* _Document excerpt_
Aquabotix, a company with operations in Australia and the US which makes unmanned underwater vehicles, has developed hybrid (surface and underwater) vehicles capable of operating in multiple formations, or “swarms”, on the surface of a body of water or diving up to 50 m. The robot submersibles are fitted with customized sensors that can work together and can be used for data‑gathering operations such as marine ecological surveys, as well as in defence applications.
Surface robots have found an important niche operating in radioactive and toxic environments. After the Three Mile Island nuclear accident in the US in 1979, robots were used for photographic and radiological inspection, concrete sampling and decontamination.
In 2017, six years after the accident at the Fukushima Daiichi nuclear power plant, Japanese engineers deployed an underwater robot fitted with radiation-hardened materials and sensors to find the melted uranium fuel inside one of the flooded reactors at the destroyed site. The shoebox‑sized robot used small propellers to hover and glide through water, mimicking the movements of an aerial drone.
The US Department of Energy (DOE) plans to use customized autonomous robots to identify uranium deposits as part of the decommissioning of a closed uranium enrichment plant in Ohio. The robots will be fitted with LiDAR sensors and fish‑eye cameras to detect and manoeuvre around obstacles, while other sensors will measure radioactivity.
As well as radiation-resistant robots, other types of robots being developed for dangerous environments include explosion-proof robots for use in coal mines, biochemical sampling robots and fire-fighting robots.
A number of IEC TCs and SCs are involved in drawing up International Standards for the electrotechnical systems, equipment and applications used in robots. In addition to IEC TC 47: Semiconductor devices, IEC SC 47F: Microelectromechanical systems, and IEC TC 2: Rotating machinery, mentioned above, other IEC TCs involved in standardization work for specific areas affecting environmental monitoring robots include IEC TC 44: Safety of machinery – Electrotechnical aspects; IEC TC 17: Switchgear and controlgear; and IEC TC 22: Power electronic systems and equipment. IEC TC 56: Dependability, covers the reliability of electronic components and equipment.
Integrating the capabilities of drones and robots opens up greater opportunities for environmental protection as well as research such as the ability to collect imagery both under and above water.

* _Source information_
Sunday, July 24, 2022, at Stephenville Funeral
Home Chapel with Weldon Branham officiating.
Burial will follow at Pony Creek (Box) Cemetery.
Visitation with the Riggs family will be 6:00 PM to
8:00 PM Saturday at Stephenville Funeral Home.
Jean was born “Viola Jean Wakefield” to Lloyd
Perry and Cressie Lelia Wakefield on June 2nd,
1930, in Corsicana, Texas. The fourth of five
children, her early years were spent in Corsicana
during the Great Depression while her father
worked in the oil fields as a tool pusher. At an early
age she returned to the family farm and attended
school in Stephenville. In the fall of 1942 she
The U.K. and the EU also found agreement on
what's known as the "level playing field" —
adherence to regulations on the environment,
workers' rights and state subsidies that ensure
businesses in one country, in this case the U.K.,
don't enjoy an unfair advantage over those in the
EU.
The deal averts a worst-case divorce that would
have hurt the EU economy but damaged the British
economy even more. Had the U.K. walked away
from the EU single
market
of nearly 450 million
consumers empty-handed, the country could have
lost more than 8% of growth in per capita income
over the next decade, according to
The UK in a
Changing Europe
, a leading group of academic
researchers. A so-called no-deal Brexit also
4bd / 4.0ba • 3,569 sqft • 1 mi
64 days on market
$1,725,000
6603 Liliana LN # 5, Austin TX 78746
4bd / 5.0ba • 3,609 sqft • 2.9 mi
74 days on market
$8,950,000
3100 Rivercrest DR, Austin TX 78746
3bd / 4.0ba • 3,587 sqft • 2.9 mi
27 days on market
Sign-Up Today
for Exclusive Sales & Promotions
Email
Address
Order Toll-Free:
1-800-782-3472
* * *
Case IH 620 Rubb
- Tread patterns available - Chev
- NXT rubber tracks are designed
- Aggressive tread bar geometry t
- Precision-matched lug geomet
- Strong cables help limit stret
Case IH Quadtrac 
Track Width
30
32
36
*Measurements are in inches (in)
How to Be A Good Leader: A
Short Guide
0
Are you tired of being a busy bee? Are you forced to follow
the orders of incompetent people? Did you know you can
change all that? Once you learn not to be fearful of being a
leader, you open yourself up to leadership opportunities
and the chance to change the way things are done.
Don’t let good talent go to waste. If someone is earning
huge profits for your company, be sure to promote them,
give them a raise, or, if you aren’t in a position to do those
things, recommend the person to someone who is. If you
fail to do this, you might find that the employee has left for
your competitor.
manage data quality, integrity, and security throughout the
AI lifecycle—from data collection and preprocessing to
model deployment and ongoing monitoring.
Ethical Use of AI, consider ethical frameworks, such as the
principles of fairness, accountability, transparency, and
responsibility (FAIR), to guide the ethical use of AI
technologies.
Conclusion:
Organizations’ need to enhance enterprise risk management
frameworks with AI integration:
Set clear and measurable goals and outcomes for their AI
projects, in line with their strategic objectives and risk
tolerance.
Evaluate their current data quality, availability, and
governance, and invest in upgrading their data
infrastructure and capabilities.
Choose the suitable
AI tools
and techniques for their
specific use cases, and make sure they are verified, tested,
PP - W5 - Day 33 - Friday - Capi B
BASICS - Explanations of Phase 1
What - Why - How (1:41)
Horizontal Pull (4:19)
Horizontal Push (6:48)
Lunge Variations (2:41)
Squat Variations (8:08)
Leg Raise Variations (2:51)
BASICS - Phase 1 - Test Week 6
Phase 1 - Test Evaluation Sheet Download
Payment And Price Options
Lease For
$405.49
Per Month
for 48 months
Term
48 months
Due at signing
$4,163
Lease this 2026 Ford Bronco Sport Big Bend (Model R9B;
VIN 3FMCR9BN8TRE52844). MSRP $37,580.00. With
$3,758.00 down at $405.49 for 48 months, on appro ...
---
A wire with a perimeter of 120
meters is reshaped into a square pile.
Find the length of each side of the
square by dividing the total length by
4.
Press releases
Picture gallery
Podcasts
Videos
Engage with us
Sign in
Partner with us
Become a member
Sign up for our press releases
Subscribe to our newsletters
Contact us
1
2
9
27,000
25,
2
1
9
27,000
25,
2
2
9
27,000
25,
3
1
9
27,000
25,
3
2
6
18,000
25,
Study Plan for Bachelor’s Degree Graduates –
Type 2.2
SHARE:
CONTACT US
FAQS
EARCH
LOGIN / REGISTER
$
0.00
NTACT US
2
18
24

* _Assigned task_
In the text on robots for water and hazardous environments, how deep can the hybrid vehicles developed by Aquabotix dive?

* _Reply_
Up to 50 m.